The execution of a barium enema during a period of severe and acute diarrhea could represent a possible precipitating factor and is also contraindicated due to the high risk of perforation, especially if practiced with barium, a very sticky substance that if the colon were to break it would cause very severe peritonitis to be treated. The same goes for colonoscopy.
Treatment
In the presence of toxic megacolon, the goal of treatment is bowel decompression associated with the prevention of additional factors that can distend the colon. With reference to this last point, feeding by mouth is suspended to avoid the introduction of air and food; it is then replaced by enteral nutrition, with particular attention to restoring the electrolyte balance to prevent shock and dehydration. Corticosteroids may be indicated to suppress the inflammatory reaction when toxic megacolon is caused by "acute inflammatory bowel disease.
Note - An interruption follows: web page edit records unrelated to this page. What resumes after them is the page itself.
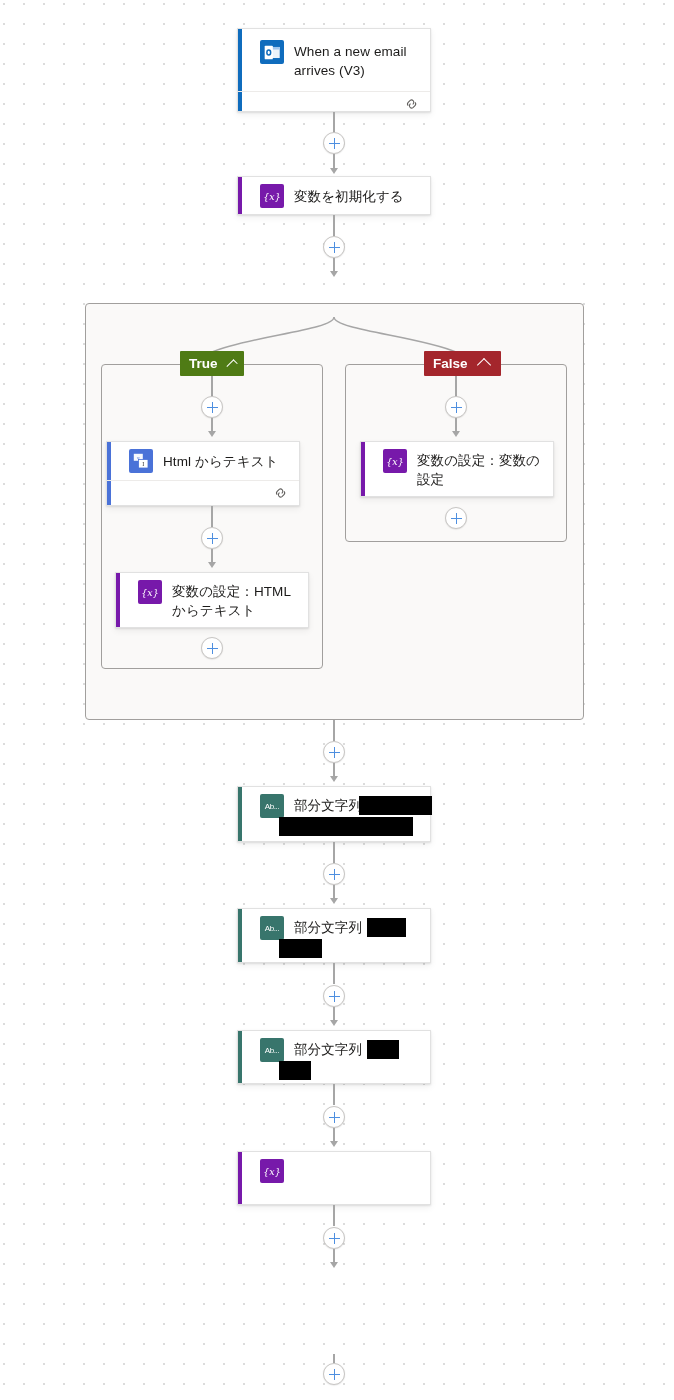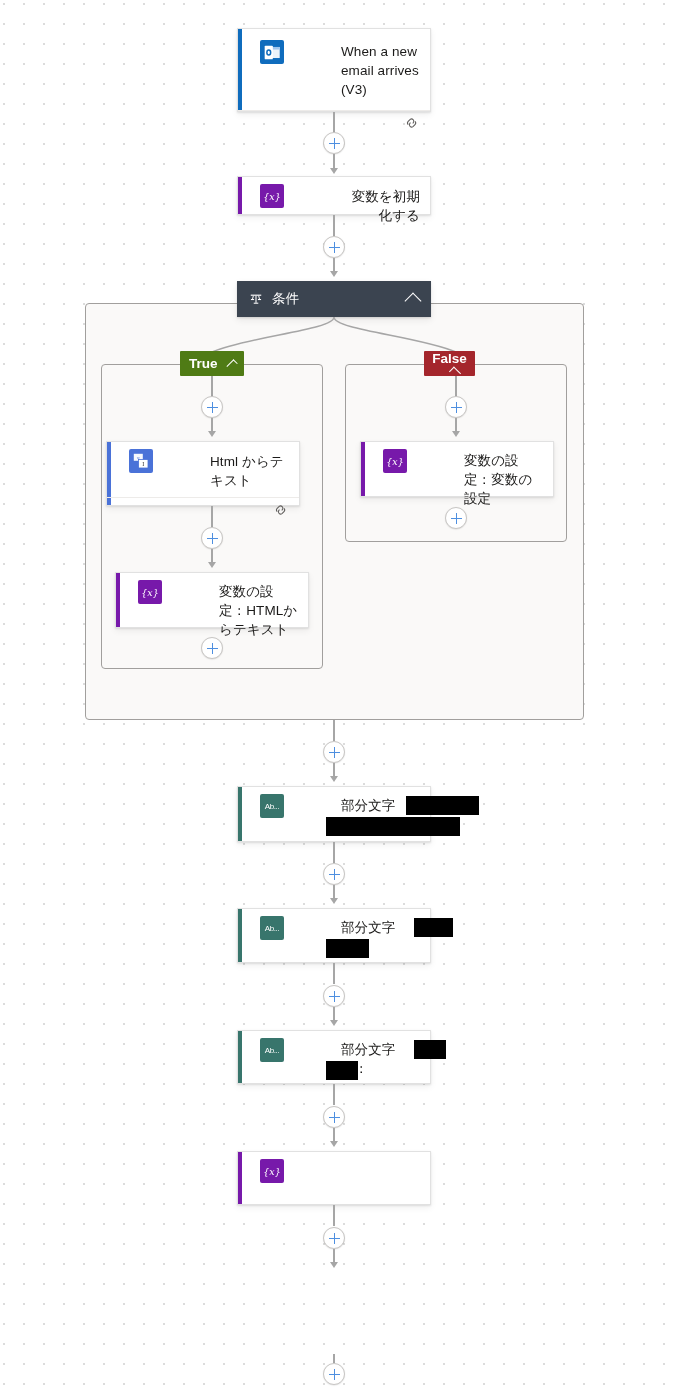--- a/index.html
+++ b/index.html
@@ -46,7 +46,6 @@
     align-items: flex-start;
     padding: 11px 10px 11px 22px;
     min-height: 30px;
-    gap: 47px;
   }
   .card-title {
     font-size: 13.5px;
Broad-spectrum antibiotics, administered intravenously, can instead be used to prevent sepsis or to treat a toxic megacolon. from Clostridium difficile, a bacterium complicated to eradicate and sensitive to vancomycin and fidaxomicin. At the same time it is important to discontinue all drugs that can reduce colon motility; these include narcotics, antidiarrheal and anticholinergic agents. Decompression occurs by aspiration through a nasogas tube trico, which absorbs and drains what is secreted in the stomach and duodenum, and a soft rectal probe, positioned with extreme caution to avoid perforation of the intestine. Contraindicated both the administration of purgative laxatives, especially the irritating ones, and the practice of evacuative enemas.
If decompression is not practicable, if the patient does not improve within 24-48 hours, or if the diameter of the bowel reaches or exceeds 12-13 cm, surgical removal of a more or less extended part of the body is required. colon (colectomy).